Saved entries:

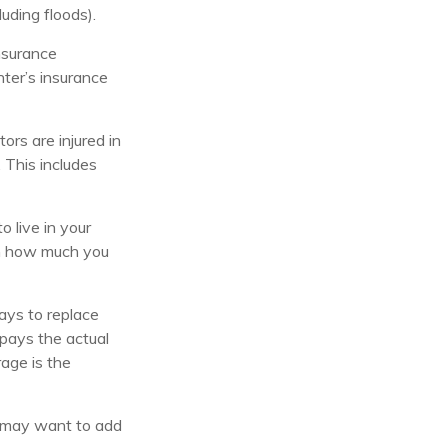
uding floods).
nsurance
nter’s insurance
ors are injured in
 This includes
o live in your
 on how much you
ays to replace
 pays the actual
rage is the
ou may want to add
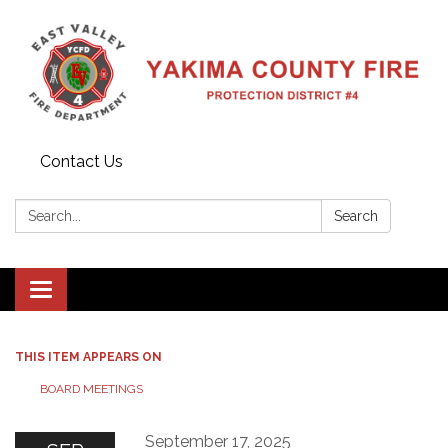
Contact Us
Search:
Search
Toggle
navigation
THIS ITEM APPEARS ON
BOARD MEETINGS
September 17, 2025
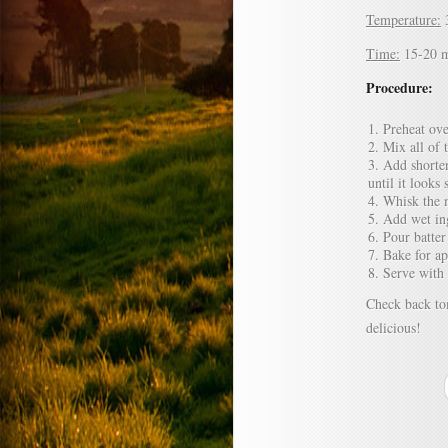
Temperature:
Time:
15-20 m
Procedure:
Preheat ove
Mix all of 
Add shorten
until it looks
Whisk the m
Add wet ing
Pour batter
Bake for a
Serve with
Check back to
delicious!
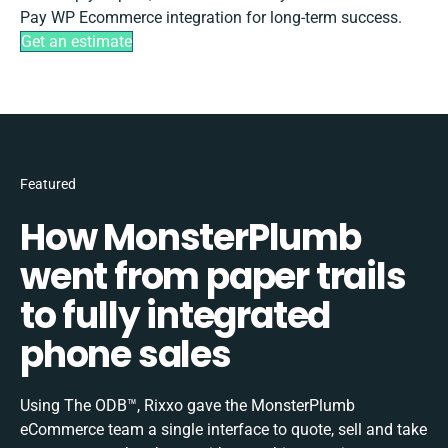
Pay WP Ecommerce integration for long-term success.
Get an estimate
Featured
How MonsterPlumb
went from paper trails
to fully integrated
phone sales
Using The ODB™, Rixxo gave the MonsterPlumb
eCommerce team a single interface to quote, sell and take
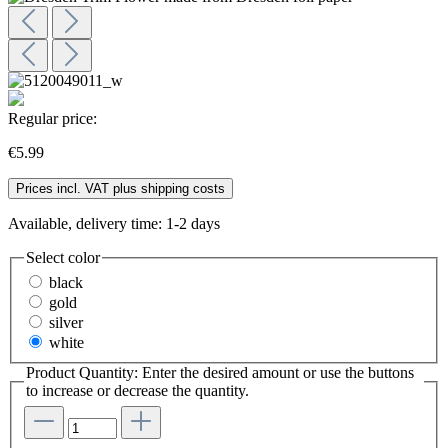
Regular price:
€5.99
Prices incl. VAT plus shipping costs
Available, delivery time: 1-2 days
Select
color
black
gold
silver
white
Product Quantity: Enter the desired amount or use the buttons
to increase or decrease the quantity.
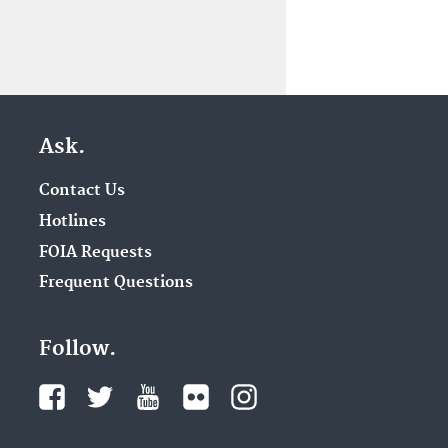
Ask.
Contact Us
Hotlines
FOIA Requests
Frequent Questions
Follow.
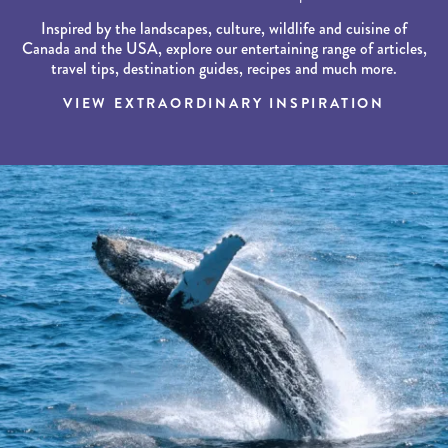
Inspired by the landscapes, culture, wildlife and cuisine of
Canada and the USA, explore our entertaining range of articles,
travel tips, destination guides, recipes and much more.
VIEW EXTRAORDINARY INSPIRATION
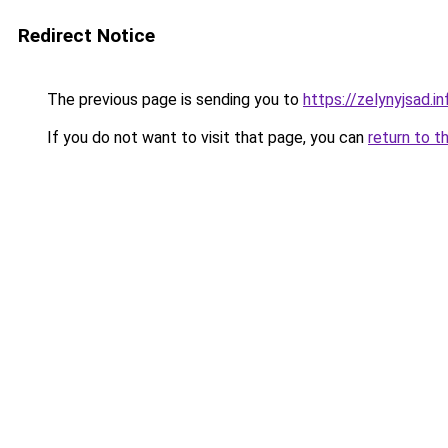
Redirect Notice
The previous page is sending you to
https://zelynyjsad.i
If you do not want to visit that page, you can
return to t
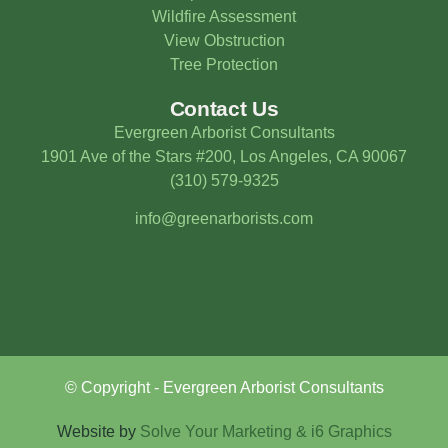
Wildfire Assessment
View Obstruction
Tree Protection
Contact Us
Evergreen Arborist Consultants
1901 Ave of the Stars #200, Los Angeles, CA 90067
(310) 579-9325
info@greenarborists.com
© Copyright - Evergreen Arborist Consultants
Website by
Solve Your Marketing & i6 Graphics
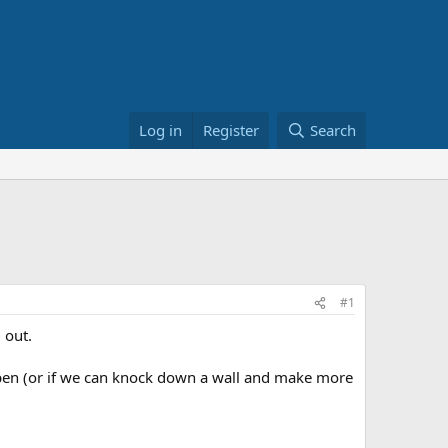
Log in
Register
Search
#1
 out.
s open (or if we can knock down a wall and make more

» HOW TO COMPLETE THIS TASK: Repeat the lines above exactly, beginning with the one containing "to fully integrated" and finishing with the one containing "travel tips, destination". No pictures belong in the copy.

» WRITTEN SOLUTION:
to fully integrated
phone sales
Using The ODB™, Rixxo gave the MonsterPlumb
eCommerce team a single interface to quote, sell and take
Regular price:
€5.99
Prices incl. VAT plus shipping costs
Available, delivery time: 1-2 days
Select
color
black
gold
silver
white
Product Quantity: Enter the desired amount or use the buttons
to increase or decrease the quantity.
Ask.
Contact Us
Hotlines
FOIA Requests
Frequent Questions
Follow.
Inspired by the landscapes, culture, wildlife and cuisine of
Canada and the USA, explore our entertaining range of articles,
travel tips, destination guides, recipes and much more.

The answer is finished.